--- Text block ---
- - -
Following the conclusion of hostilities, Syria would not release the names of prisoners it was holding to the International Committee of the Red Cross and in fact, did not even acknowledge holding any prisoners despite the fact they were publicly exhibited by the Syrians for television crews. The Syrians, having been thoroughly defeated by Israel, were attempting to use their captives as their sole bargaining chip in the post-war negotiations. One of the most famous Israeli POWs was Avraham Lanir, an Israeli pilot who bailed out over Syria and was taken prisoner. Lanir died under Syrian interrogation. When his body was returned in 1974, it exhibited signs of torture.

==Egyptian war crimes==
Israeli historian Aryeh Yitzhaki estimated that the Egyptians killed about 200 Israeli soldiers who had surrendered. Yitzhaki based his claim on army documents. In addition, dozens of Israeli prisoners were beaten and otherwise mistreated in Egyptian captivity.

Individual Israeli soldiers gave testimony of witnessing comrades killed after surrendering to the Egyptians, or seeing the bodies of Israeli soldiers found blindfolded with their hands tied behind their backs. Avi Yaffe, a radioman serving on the Bar-Lev Line, reported hearing calls from other soldiers that the Egyptians were killing anyone who tried to surrender, and also obtained recordings of soldiers who were saved from Egyptian firing squads.

Issachar Ben-Gavriel, an Israeli soldier who was captured at the Suez Canal, claimed that out of his group of 19 soldiers who surrendered, 11 were shot dead. Another soldier claimed that a soldier in his unit was captured alive but beaten to death during interrogation. Photographic evidence of such executions exists, though some of it has never been made public. Photos were also found of Israeli prisoners who were photographed alive in Egyptian captivity, but were returned to Israel dead.
- - -
--- Excerpted data ---
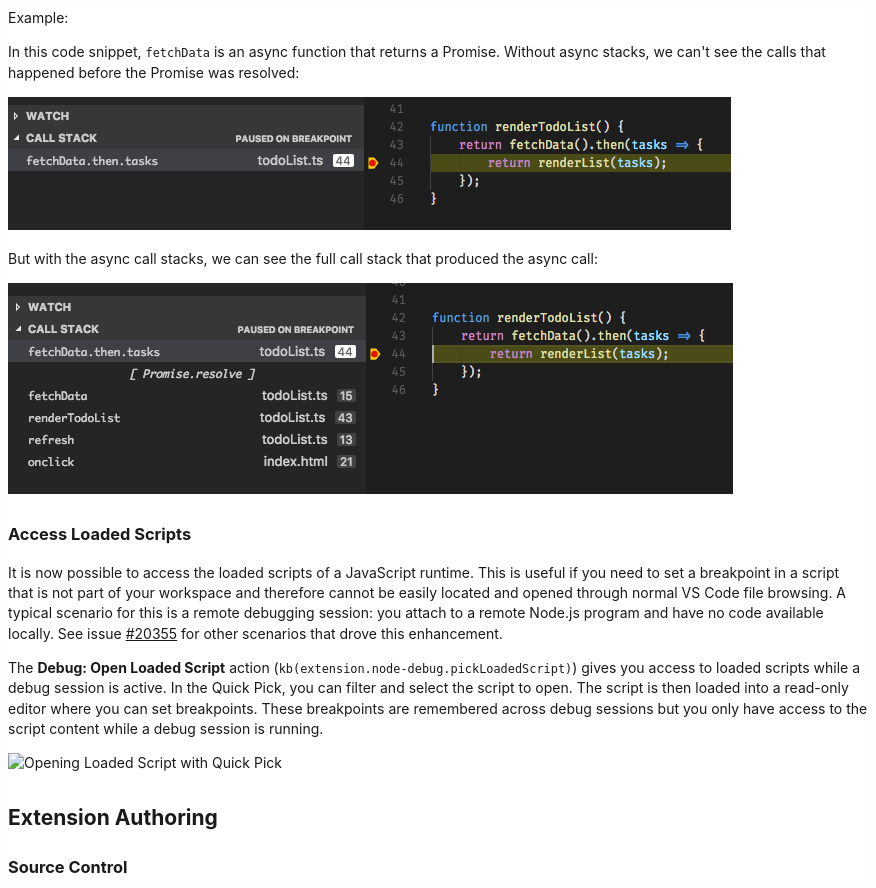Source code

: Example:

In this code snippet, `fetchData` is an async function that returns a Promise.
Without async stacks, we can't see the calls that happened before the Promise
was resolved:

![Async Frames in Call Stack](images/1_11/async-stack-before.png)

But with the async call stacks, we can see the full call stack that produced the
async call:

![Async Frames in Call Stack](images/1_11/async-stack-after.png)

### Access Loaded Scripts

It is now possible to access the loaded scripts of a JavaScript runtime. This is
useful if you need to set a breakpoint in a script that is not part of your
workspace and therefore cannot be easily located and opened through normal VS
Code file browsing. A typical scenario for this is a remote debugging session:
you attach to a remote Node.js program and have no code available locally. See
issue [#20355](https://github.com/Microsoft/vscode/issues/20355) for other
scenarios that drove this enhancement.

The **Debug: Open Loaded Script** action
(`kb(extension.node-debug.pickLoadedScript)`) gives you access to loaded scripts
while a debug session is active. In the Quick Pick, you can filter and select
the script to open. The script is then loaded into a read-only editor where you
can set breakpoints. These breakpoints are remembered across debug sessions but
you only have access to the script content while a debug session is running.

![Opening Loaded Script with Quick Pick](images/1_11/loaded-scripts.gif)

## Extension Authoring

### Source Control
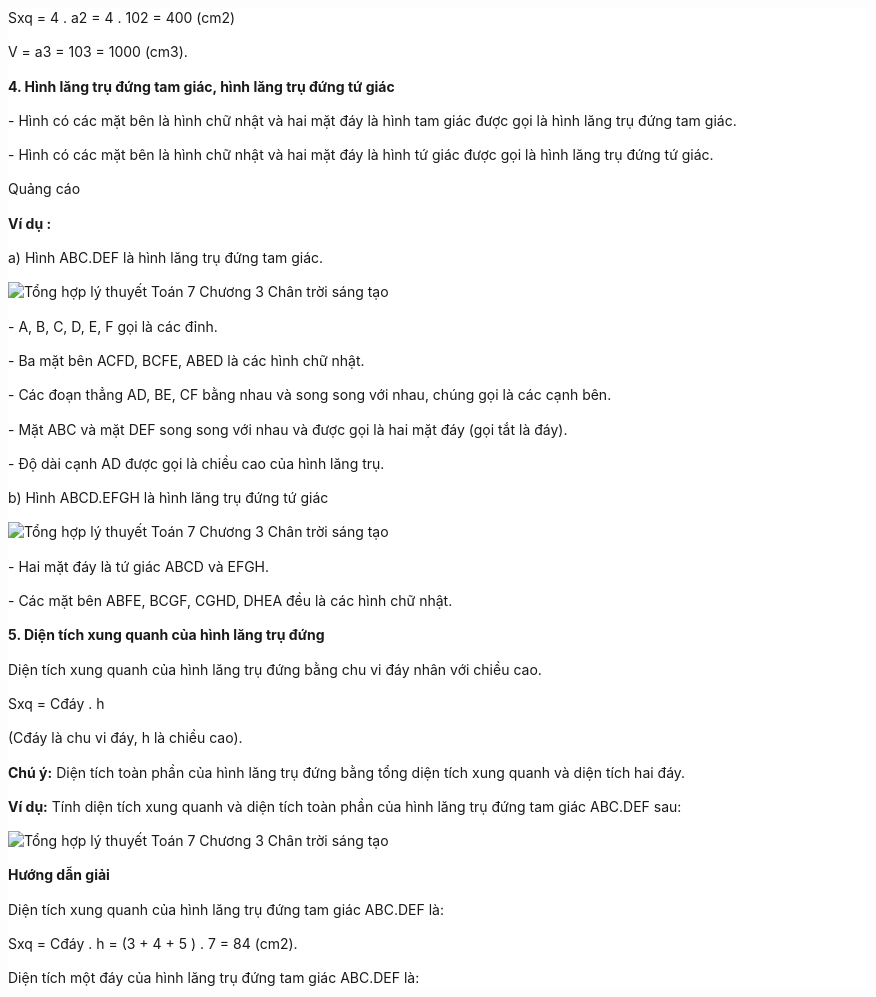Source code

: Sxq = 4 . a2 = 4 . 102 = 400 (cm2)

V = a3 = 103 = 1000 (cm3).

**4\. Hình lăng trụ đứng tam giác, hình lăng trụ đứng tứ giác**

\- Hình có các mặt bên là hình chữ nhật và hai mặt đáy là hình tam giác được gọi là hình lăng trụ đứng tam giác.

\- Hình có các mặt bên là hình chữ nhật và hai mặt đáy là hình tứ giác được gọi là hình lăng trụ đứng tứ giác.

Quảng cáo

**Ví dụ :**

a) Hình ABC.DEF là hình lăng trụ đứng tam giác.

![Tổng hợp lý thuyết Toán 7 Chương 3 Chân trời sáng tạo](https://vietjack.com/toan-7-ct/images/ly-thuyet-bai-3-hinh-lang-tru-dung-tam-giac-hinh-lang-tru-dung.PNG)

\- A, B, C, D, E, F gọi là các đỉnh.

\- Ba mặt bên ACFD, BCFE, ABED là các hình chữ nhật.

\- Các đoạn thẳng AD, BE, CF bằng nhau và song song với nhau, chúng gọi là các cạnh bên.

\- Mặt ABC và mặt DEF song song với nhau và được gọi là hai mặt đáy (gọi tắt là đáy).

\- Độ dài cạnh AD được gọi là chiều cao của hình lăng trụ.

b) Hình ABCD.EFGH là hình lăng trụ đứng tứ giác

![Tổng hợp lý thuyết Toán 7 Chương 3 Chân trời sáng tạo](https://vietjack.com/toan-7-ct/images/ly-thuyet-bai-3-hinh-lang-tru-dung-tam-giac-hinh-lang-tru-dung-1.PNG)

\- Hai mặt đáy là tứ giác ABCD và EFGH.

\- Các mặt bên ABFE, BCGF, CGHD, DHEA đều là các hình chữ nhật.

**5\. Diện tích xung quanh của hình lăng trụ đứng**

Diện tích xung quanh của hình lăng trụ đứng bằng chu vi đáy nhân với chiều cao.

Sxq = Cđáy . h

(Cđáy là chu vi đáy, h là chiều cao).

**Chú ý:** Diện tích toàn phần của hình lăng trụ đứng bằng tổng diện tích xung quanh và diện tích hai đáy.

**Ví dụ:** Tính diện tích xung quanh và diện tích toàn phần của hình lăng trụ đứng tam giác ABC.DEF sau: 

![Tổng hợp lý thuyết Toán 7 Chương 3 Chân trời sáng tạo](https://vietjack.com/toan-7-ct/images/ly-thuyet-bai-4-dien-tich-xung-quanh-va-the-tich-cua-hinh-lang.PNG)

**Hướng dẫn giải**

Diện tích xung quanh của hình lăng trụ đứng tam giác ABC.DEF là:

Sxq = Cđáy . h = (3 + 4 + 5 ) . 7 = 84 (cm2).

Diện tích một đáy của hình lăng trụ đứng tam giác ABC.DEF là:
- - -
--- What is required ---
In the text on wartime prisoners, how many of the 19 soldiers in Issachar Ben-Gavriel's group who surrendered were shot dead?

--- Answer space ---
11